INSTRUCTIONS TO FOLLOW: Return each line of the data below word for word, keeping the lines in their original order.

ENTRIES SHOWN:
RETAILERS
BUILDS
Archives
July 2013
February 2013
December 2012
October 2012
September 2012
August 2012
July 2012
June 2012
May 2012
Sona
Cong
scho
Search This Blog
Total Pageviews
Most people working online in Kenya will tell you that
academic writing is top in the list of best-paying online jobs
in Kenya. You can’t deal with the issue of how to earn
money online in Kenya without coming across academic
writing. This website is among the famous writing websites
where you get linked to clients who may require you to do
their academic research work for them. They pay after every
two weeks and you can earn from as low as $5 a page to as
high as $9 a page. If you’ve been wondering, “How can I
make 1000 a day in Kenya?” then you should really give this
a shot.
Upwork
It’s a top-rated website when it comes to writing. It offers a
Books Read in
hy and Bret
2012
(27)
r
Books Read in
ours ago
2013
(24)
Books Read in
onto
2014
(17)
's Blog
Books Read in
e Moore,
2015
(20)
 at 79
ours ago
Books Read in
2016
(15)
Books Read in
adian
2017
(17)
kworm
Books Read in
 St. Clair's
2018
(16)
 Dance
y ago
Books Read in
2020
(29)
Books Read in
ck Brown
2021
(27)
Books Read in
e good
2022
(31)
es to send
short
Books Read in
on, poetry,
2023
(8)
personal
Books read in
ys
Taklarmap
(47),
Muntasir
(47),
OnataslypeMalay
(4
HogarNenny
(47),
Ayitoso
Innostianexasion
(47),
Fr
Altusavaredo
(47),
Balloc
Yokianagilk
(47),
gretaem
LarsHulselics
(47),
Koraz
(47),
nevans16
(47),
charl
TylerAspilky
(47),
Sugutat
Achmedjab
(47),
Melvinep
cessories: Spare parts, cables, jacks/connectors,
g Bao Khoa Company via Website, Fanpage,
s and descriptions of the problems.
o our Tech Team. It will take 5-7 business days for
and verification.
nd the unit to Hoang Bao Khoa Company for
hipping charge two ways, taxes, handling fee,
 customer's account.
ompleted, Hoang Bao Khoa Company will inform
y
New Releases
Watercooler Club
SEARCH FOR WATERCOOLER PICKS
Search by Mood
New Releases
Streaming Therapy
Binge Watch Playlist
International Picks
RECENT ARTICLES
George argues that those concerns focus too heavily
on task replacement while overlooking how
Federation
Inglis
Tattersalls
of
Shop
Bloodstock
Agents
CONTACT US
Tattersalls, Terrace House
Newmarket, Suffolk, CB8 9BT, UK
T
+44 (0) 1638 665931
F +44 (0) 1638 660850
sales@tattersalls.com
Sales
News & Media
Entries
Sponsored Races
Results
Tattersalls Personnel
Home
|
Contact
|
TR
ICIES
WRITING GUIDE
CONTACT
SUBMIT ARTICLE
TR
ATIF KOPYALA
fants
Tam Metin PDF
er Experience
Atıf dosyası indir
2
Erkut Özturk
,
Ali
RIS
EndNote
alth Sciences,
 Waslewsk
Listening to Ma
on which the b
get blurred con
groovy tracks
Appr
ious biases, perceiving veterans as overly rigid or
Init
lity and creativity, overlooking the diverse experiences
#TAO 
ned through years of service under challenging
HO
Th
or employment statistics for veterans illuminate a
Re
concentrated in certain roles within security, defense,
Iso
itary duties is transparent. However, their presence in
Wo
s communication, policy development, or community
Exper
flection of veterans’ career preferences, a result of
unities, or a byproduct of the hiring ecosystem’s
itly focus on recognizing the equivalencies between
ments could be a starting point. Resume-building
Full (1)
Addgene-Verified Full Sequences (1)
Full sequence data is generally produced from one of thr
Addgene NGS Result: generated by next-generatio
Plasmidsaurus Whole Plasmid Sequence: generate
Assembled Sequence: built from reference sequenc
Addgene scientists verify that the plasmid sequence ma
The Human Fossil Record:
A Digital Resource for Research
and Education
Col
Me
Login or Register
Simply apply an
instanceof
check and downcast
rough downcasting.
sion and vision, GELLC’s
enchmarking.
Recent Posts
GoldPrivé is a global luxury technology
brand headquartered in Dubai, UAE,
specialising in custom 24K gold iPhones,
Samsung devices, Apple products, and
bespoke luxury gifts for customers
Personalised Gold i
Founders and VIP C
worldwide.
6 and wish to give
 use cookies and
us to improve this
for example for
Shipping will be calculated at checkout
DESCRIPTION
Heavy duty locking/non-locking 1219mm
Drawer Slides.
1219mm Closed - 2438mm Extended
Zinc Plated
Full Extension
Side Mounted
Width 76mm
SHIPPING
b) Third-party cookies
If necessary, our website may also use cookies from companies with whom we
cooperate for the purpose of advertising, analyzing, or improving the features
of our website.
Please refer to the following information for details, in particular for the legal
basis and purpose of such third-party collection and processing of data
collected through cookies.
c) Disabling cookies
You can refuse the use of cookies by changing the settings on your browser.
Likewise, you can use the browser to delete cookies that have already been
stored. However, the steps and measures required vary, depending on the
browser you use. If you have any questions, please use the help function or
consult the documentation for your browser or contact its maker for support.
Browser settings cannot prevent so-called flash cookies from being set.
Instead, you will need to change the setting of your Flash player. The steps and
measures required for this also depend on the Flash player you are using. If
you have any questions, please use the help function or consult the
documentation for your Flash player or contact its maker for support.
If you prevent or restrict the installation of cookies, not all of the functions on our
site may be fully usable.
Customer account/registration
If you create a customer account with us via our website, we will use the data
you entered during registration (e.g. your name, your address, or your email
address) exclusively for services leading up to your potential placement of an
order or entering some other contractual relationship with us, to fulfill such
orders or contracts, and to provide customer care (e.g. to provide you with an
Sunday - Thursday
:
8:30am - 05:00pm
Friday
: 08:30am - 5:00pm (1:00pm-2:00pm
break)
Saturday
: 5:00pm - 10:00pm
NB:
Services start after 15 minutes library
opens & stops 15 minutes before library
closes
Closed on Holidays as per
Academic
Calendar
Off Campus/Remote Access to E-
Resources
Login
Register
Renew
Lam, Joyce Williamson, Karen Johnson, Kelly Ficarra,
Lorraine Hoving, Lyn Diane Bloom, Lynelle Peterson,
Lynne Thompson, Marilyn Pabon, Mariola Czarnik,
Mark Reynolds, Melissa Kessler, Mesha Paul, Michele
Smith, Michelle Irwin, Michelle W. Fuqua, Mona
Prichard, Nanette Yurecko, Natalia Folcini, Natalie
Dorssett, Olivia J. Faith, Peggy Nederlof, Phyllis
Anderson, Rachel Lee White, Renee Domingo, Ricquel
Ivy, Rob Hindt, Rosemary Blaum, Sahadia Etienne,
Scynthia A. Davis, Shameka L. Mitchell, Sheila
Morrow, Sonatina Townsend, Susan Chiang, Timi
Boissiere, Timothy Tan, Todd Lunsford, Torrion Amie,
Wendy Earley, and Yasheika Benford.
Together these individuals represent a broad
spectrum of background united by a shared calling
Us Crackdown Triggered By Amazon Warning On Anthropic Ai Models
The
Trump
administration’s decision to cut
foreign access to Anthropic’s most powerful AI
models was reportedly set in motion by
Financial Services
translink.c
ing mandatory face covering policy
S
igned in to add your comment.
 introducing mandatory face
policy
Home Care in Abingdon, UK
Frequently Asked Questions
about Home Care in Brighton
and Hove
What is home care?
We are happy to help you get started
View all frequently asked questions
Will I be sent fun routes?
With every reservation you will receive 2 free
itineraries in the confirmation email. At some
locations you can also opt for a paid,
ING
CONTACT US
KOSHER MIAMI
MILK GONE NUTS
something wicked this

PROBLEM SOLUTION:
RETAILERS
BUILDS
Archives
July 2013
February 2013
December 2012
October 2012
September 2012
August 2012
July 2012
June 2012
May 2012
Sona
Cong
scho
Search This Blog
Total Pageviews
Most people working online in Kenya will tell you that
academic writing is top in the list of best-paying online jobs
in Kenya. You can’t deal with the issue of how to earn
money online in Kenya without coming across academic
writing. This website is among the famous writing websites
where you get linked to clients who may require you to do
their academic research work for them. They pay after every
two weeks and you can earn from as low as $5 a page to as
high as $9 a page. If you’ve been wondering, “How can I
make 1000 a day in Kenya?” then you should really give this
a shot.
Upwork
It’s a top-rated website when it comes to writing. It offers a
Books Read in
hy and Bret
2012
(27)
r
Books Read in
ours ago
2013
(24)
Books Read in
onto
2014
(17)
's Blog
Books Read in
e Moore,
2015
(20)
 at 79
ours ago
Books Read in
2016
(15)
Books Read in
adian
2017
(17)
kworm
Books Read in
 St. Clair's
2018
(16)
 Dance
y ago
Books Read in
2020
(29)
Books Read in
ck Brown
2021
(27)
Books Read in
e good
2022
(31)
es to send
short
Books Read in
on, poetry,
2023
(8)
personal
Books read in
ys
Taklarmap
(47),
Muntasir
(47),
OnataslypeMalay
(4
HogarNenny
(47),
Ayitoso
Innostianexasion
(47),
Fr
Altusavaredo
(47),
Balloc
Yokianagilk
(47),
gretaem
LarsHulselics
(47),
Koraz
(47),
nevans16
(47),
charl
TylerAspilky
(47),
Sugutat
Achmedjab
(47),
Melvinep
cessories: Spare parts, cables, jacks/connectors,
g Bao Khoa Company via Website, Fanpage,
s and descriptions of the problems.
o our Tech Team. It will take 5-7 business days for
and verification.
nd the unit to Hoang Bao Khoa Company for
hipping charge two ways, taxes, handling fee,
 customer's account.
ompleted, Hoang Bao Khoa Company will inform
y
New Releases
Watercooler Club
SEARCH FOR WATERCOOLER PICKS
Search by Mood
New Releases
Streaming Therapy
Binge Watch Playlist
International Picks
RECENT ARTICLES
George argues that those concerns focus too heavily
on task replacement while overlooking how
Federation
Inglis
Tattersalls
of
Shop
Bloodstock
Agents
CONTACT US
Tattersalls, Terrace House
Newmarket, Suffolk, CB8 9BT, UK
T
+44 (0) 1638 665931
F +44 (0) 1638 660850
sales@tattersalls.com
Sales
News & Media
Entries
Sponsored Races
Results
Tattersalls Personnel
Home
|
Contact
|
TR
ICIES
WRITING GUIDE
CONTACT
SUBMIT ARTICLE
TR
ATIF KOPYALA
fants
Tam Metin PDF
er Experience
Atıf dosyası indir
2
Erkut Özturk
,
Ali
RIS
EndNote
alth Sciences,
 Waslewsk
Listening to Ma
on which the b
get blurred con
groovy tracks
Appr
ious biases, perceiving veterans as overly rigid or
Init
lity and creativity, overlooking the diverse experiences
#TAO 
ned through years of service under challenging
HO
Th
or employment statistics for veterans illuminate a
Re
concentrated in certain roles within security, defense,
Iso
itary duties is transparent. However, their presence in
Wo
s communication, policy development, or community
Exper
flection of veterans’ career preferences, a result of
unities, or a byproduct of the hiring ecosystem’s
itly focus on recognizing the equivalencies between
ments could be a starting point. Resume-building
Full (1)
Addgene-Verified Full Sequences (1)
Full sequence data is generally produced from one of thr
Addgene NGS Result: generated by next-generatio
Plasmidsaurus Whole Plasmid Sequence: generate
Assembled Sequence: built from reference sequenc
Addgene scientists verify that the plasmid sequence ma
The Human Fossil Record:
A Digital Resource for Research
and Education
Col
Me
Login or Register
Simply apply an
instanceof
check and downcast
rough downcasting.
sion and vision, GELLC’s
enchmarking.
Recent Posts
GoldPrivé is a global luxury technology
brand headquartered in Dubai, UAE,
specialising in custom 24K gold iPhones,
Samsung devices, Apple products, and
bespoke luxury gifts for customers
Personalised Gold i
Founders and VIP C
worldwide.
6 and wish to give
 use cookies and
us to improve this
for example for
Shipping will be calculated at checkout
DESCRIPTION
Heavy duty locking/non-locking 1219mm
Drawer Slides.
1219mm Closed - 2438mm Extended
Zinc Plated
Full Extension
Side Mounted
Width 76mm
SHIPPING
b) Third-party cookies
If necessary, our website may also use cookies from companies with whom we
cooperate for the purpose of advertising, analyzing, or improving the features
of our website.
Please refer to the following information for details, in particular for the legal
basis and purpose of such third-party collection and processing of data
collected through cookies.
c) Disabling cookies
You can refuse the use of cookies by changing the settings on your browser.
Likewise, you can use the browser to delete cookies that have already been
stored. However, the steps and measures required vary, depending on the
browser you use. If you have any questions, please use the help function or
consult the documentation for your browser or contact its maker for support.
Browser settings cannot prevent so-called flash cookies from being set.
Instead, you will need to change the setting of your Flash player. The steps and
measures required for this also depend on the Flash player you are using. If
you have any questions, please use the help function or consult the
documentation for your Flash player or contact its maker for support.
If you prevent or restrict the installation of cookies, not all of the functions on our
site may be fully usable.
Customer account/registration
If you create a customer account with us via our website, we will use the data
you entered during registration (e.g. your name, your address, or your email
address) exclusively for services leading up to your potential placement of an
order or entering some other contractual relationship with us, to fulfill such
orders or contracts, and to provide customer care (e.g. to provide you with an
Sunday - Thursday
:
8:30am - 05:00pm
Friday
: 08:30am - 5:00pm (1:00pm-2:00pm
break)
Saturday
: 5:00pm - 10:00pm
NB:
Services start after 15 minutes library
opens & stops 15 minutes before library
closes
Closed on Holidays as per
Academic
Calendar
Off Campus/Remote Access to E-
Resources
Login
Register
Renew
Lam, Joyce Williamson, Karen Johnson, Kelly Ficarra,
Lorraine Hoving, Lyn Diane Bloom, Lynelle Peterson,
Lynne Thompson, Marilyn Pabon, Mariola Czarnik,
Mark Reynolds, Melissa Kessler, Mesha Paul, Michele
Smith, Michelle Irwin, Michelle W. Fuqua, Mona
Prichard, Nanette Yurecko, Natalia Folcini, Natalie
Dorssett, Olivia J. Faith, Peggy Nederlof, Phyllis
Anderson, Rachel Lee White, Renee Domingo, Ricquel
Ivy, Rob Hindt, Rosemary Blaum, Sahadia Etienne,
Scynthia A. Davis, Shameka L. Mitchell, Sheila
Morrow, Sonatina Townsend, Susan Chiang, Timi
Boissiere, Timothy Tan, Todd Lunsford, Torrion Amie,
Wendy Earley, and Yasheika Benford.
Together these individuals represent a broad
spectrum of background united by a shared calling
Us Crackdown Triggered By Amazon Warning On Anthropic Ai Models
The
Trump
administration’s decision to cut
foreign access to Anthropic’s most powerful AI
models was reportedly set in motion by
Financial Services
translink.c
ing mandatory face covering policy
S
igned in to add your comment.
 introducing mandatory face
policy
Home Care in Abingdon, UK
Frequently Asked Questions
about Home Care in Brighton
and Hove
What is home care?
We are happy to help you get started
View all frequently asked questions
Will I be sent fun routes?
With every reservation you will receive 2 free
itineraries in the confirmation email. At some
locations you can also opt for a paid,
ING
CONTACT US
KOSHER MIAMI
MILK GONE NUTS
something wicked this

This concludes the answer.